* **Task item**
Reproduce the listing exactly, with no pictures in your copy.

* **Source data**

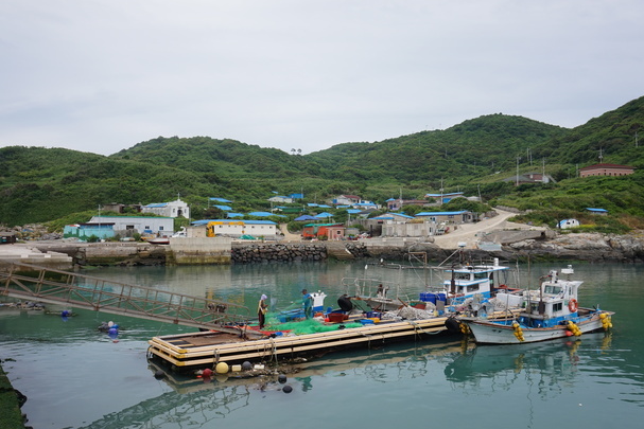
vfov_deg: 42.3
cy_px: 217
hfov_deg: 60.3
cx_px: 316
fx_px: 555
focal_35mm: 31
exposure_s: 1/80
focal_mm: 20
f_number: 9
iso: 100
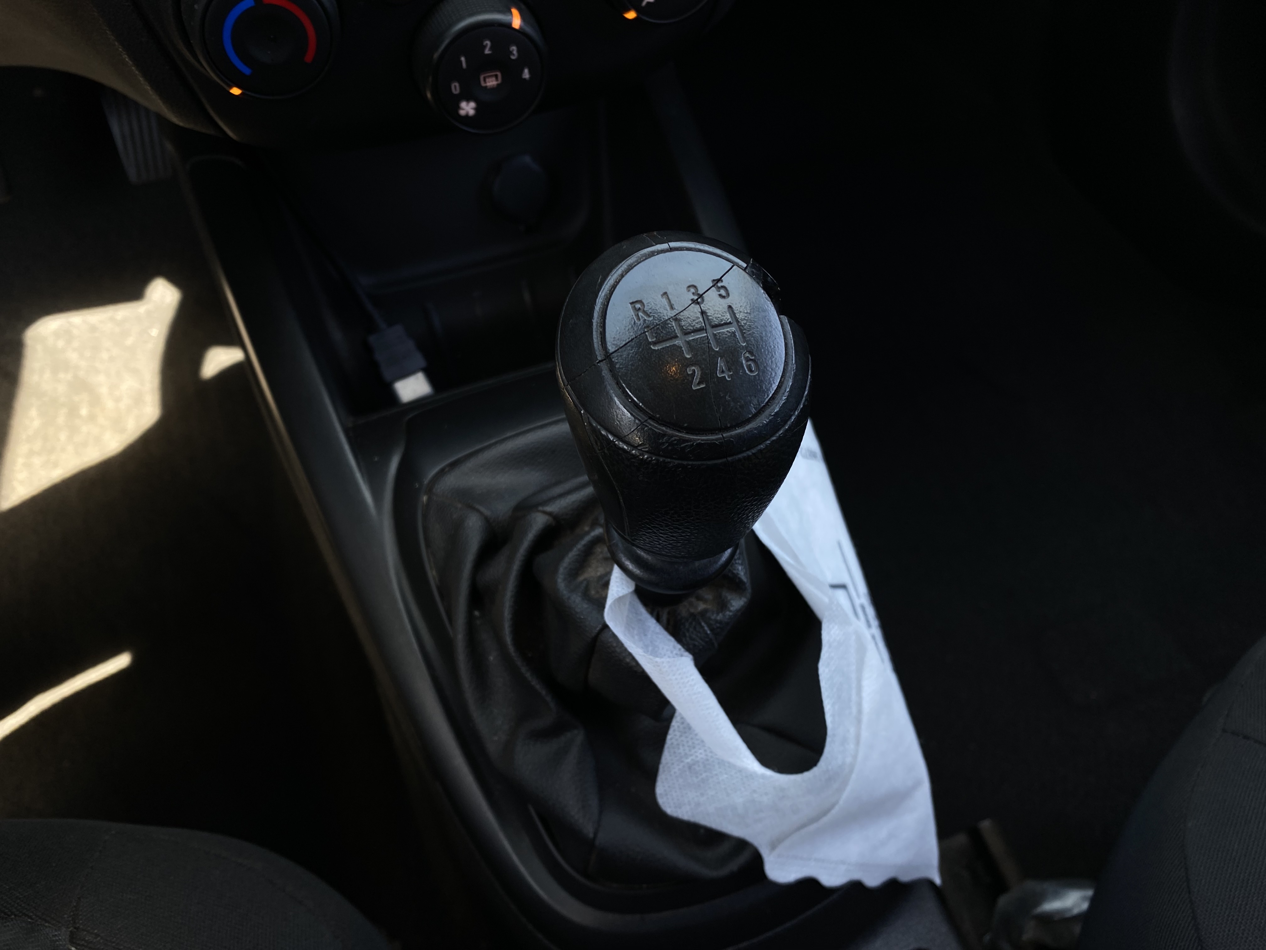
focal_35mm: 26
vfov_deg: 53.1
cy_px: 475
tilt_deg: -54.0
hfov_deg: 67.3
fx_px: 951
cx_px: 633
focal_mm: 4.25
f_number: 1.8
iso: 50
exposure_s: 1/122
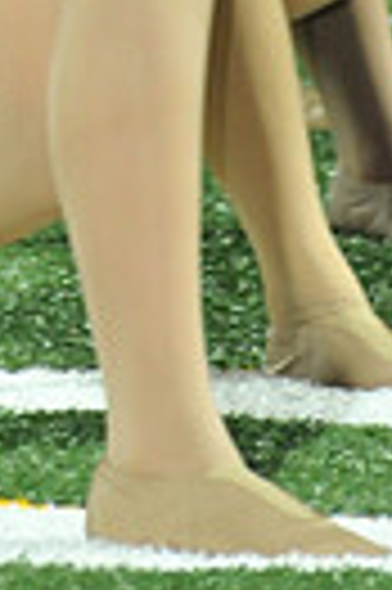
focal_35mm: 884
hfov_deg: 1.6
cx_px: 18
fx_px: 14476
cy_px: -698
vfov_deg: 2.3
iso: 4000
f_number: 5.6
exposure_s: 1/250
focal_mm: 200
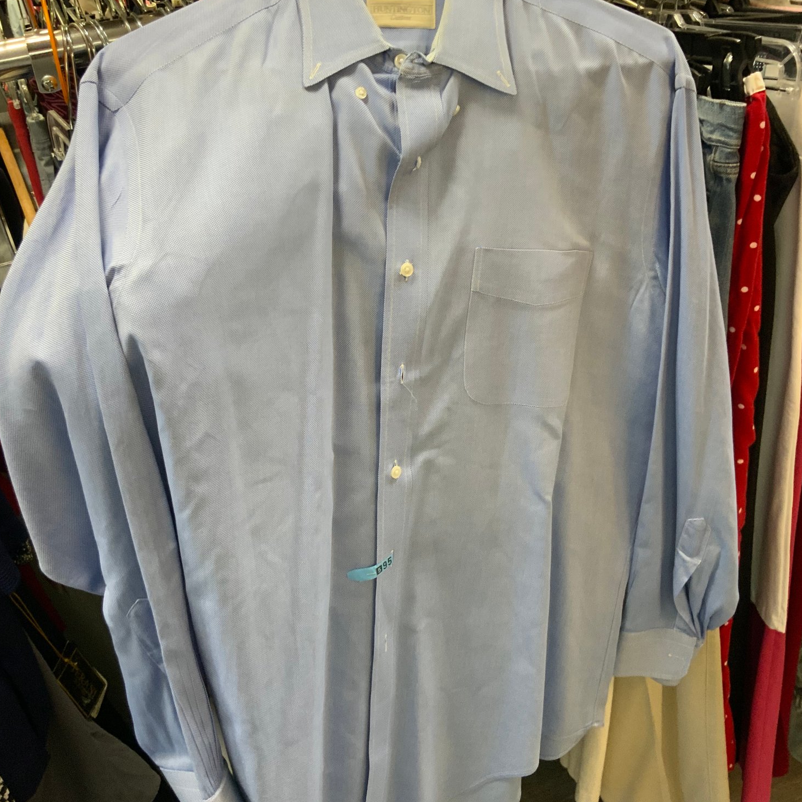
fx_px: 917
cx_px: 394
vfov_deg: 47.2
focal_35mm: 35
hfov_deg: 47.2
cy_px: 375
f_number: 1.8
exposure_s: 1/60
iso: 125
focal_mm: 3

* **Output below**
vfov_deg: 42.3
cy_px: 217
hfov_deg: 60.3
cx_px: 316
fx_px: 555
focal_35mm: 31
exposure_s: 1/80
focal_mm: 20
f_number: 9
iso: 100
focal_35mm: 26
vfov_deg: 53.1
cy_px: 475
tilt_deg: -54.0
hfov_deg: 67.3
fx_px: 951
cx_px: 633
focal_mm: 4.25
f_number: 1.8
iso: 50
exposure_s: 1/122
focal_35mm: 884
hfov_deg: 1.6
cx_px: 18
fx_px: 14476
cy_px: -698
vfov_deg: 2.3
iso: 4000
f_number: 5.6
exposure_s: 1/250
focal_mm: 200
fx_px: 917
cx_px: 394
vfov_deg: 47.2
focal_35mm: 35
hfov_deg: 47.2
cy_px: 375
f_number: 1.8
exposure_s: 1/60
iso: 125
focal_mm: 3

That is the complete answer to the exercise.